Extracted data entries
===

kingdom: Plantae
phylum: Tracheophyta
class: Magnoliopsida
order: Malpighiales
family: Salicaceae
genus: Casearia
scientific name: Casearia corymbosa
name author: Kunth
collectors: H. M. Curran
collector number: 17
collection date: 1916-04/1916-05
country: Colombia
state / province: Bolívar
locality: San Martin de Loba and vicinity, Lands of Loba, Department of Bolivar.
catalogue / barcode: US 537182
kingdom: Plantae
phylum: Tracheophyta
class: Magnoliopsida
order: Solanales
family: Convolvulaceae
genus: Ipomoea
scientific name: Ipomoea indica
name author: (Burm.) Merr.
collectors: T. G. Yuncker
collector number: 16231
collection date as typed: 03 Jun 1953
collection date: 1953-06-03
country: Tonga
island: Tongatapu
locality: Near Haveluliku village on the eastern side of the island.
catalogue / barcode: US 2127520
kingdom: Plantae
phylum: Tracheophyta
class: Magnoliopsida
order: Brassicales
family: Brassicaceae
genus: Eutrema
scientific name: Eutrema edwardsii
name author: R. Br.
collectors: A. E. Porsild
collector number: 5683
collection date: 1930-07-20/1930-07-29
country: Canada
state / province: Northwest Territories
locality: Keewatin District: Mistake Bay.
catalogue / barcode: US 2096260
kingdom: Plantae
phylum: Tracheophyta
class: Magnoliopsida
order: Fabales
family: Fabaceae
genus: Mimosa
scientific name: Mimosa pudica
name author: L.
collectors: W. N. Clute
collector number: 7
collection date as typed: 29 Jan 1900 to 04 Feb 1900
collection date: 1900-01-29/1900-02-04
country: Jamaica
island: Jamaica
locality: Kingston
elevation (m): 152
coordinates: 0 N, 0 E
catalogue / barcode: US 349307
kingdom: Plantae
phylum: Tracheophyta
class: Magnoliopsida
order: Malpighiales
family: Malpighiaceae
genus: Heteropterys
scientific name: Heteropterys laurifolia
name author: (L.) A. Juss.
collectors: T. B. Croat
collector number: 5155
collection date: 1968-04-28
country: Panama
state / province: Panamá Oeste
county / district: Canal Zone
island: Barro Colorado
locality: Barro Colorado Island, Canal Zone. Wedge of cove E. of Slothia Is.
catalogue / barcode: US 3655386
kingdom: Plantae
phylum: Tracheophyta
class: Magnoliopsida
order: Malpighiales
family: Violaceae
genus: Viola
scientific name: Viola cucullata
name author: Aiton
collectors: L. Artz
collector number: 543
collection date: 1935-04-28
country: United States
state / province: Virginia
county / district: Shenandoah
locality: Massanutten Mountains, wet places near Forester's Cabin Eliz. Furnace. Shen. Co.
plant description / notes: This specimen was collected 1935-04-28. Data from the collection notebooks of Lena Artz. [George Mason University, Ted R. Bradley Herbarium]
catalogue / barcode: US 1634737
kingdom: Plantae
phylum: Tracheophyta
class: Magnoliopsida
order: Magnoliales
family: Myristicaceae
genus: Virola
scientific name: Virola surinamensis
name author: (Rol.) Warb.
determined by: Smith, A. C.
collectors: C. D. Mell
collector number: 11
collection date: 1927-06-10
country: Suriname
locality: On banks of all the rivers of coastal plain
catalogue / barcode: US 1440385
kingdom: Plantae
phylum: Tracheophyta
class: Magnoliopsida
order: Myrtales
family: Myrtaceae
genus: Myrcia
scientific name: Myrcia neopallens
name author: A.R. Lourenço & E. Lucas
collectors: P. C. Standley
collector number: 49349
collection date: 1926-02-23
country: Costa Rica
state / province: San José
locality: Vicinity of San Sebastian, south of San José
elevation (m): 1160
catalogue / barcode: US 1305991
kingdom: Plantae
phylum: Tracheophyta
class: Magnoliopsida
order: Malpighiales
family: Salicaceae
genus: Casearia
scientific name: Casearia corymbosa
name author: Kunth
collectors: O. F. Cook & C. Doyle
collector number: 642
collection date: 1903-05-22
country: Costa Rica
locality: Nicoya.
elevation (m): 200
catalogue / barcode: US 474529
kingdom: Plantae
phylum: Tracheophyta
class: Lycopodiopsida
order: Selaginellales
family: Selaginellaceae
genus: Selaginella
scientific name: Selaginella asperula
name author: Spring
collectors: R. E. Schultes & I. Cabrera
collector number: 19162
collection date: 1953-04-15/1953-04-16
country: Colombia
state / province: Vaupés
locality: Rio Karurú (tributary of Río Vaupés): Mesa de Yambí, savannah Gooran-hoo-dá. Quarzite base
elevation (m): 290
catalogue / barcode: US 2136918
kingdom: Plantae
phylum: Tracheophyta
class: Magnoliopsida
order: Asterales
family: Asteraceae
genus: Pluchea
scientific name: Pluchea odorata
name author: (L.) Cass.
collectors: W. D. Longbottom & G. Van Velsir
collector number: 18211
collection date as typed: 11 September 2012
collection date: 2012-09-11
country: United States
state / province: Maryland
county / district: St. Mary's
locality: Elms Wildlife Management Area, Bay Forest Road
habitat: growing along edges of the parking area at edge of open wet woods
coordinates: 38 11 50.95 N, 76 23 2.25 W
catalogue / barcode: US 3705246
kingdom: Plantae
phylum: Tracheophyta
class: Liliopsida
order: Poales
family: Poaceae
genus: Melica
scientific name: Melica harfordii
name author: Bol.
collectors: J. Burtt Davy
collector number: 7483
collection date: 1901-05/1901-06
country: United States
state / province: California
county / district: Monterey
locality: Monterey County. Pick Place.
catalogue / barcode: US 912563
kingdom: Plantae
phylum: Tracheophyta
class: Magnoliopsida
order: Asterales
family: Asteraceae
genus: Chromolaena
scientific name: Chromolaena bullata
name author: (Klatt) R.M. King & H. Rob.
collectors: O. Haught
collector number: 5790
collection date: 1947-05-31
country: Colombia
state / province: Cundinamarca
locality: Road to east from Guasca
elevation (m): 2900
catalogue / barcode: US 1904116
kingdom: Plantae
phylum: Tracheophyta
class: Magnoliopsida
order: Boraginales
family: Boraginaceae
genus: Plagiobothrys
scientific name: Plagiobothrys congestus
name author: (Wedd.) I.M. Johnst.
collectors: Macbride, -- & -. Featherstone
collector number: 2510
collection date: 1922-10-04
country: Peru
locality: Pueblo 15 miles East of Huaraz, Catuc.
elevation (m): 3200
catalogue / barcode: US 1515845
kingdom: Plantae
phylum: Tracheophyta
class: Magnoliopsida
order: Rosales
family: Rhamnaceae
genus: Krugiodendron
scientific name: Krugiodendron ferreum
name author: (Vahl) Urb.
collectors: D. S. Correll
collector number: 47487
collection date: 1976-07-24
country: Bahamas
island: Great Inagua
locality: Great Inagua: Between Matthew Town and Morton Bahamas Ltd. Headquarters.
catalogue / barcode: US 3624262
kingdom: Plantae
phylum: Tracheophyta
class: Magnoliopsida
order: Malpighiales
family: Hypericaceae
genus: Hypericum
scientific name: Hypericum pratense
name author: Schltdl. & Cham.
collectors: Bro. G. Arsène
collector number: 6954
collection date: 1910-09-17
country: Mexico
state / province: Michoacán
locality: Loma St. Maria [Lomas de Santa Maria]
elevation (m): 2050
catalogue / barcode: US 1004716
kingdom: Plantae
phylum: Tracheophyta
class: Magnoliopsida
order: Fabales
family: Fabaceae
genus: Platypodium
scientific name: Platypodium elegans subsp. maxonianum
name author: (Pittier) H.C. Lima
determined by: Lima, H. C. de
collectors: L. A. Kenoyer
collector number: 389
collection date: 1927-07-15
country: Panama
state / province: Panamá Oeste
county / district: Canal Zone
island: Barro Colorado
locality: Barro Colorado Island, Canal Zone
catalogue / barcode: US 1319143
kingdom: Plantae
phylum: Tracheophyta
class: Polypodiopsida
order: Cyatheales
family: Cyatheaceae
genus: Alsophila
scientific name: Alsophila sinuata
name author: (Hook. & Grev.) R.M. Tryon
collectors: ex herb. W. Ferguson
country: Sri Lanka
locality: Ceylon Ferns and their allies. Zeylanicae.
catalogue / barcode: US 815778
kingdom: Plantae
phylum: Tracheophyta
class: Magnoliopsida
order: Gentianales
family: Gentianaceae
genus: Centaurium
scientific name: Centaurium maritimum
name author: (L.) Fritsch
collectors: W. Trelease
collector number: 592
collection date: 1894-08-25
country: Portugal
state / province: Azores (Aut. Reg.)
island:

===

WORK TO COMPLETE: Copy the lines from the one containing "collectors: W. D. Longbottom & G. Van Velsir" up to and including the one containing "locality: Great Inagua: Between", keeping each one unchanged.

COMPLETED EXERCISE:
collectors: W. D. Longbottom & G. Van Velsir
collector number: 18211
collection date as typed: 11 September 2012
collection date: 2012-09-11
country: United States
state / province: Maryland
county / district: St. Mary's
locality: Elms Wildlife Management Area, Bay Forest Road
habitat: growing along edges of the parking area at edge of open wet woods
coordinates: 38 11 50.95 N, 76 23 2.25 W
catalogue / barcode: US 3705246
kingdom: Plantae
phylum: Tracheophyta
class: Liliopsida
order: Poales
family: Poaceae
genus: Melica
scientific name: Melica harfordii
name author: Bol.
collectors: J. Burtt Davy
collector number: 7483
collection date: 1901-05/1901-06
country: United States
state / province: California
county / district: Monterey
locality: Monterey County. Pick Place.
catalogue / barcode: US 912563
kingdom: Plantae
phylum: Tracheophyta
class: Magnoliopsida
order: Asterales
family: Asteraceae
genus: Chromolaena
scientific name: Chromolaena bullata
name author: (Klatt) R.M. King & H. Rob.
collectors: O. Haught
collector number: 5790
collection date: 1947-05-31
country: Colombia
state / province: Cundinamarca
locality: Road to east from Guasca
elevation (m): 2900
catalogue / barcode: US 1904116
kingdom: Plantae
phylum: Tracheophyta
class: Magnoliopsida
order: Boraginales
family: Boraginaceae
genus: Plagiobothrys
scientific name: Plagiobothrys congestus
name author: (Wedd.) I.M. Johnst.
collectors: Macbride, -- & -. Featherstone
collector number: 2510
collection date: 1922-10-04
country: Peru
locality: Pueblo 15 miles East of Huaraz, Catuc.
elevation (m): 3200
catalogue / barcode: US 1515845
kingdom: Plantae
phylum: Tracheophyta
class: Magnoliopsida
order: Rosales
family: Rhamnaceae
genus: Krugiodendron
scientific name: Krugiodendron ferreum
name author: (Vahl) Urb.
collectors: D. S. Correll
collector number: 47487
collection date: 1976-07-24
country: Bahamas
island: Great Inagua
locality: Great Inagua: Between Matthew Town and Morton Bahamas Ltd. Headquarters.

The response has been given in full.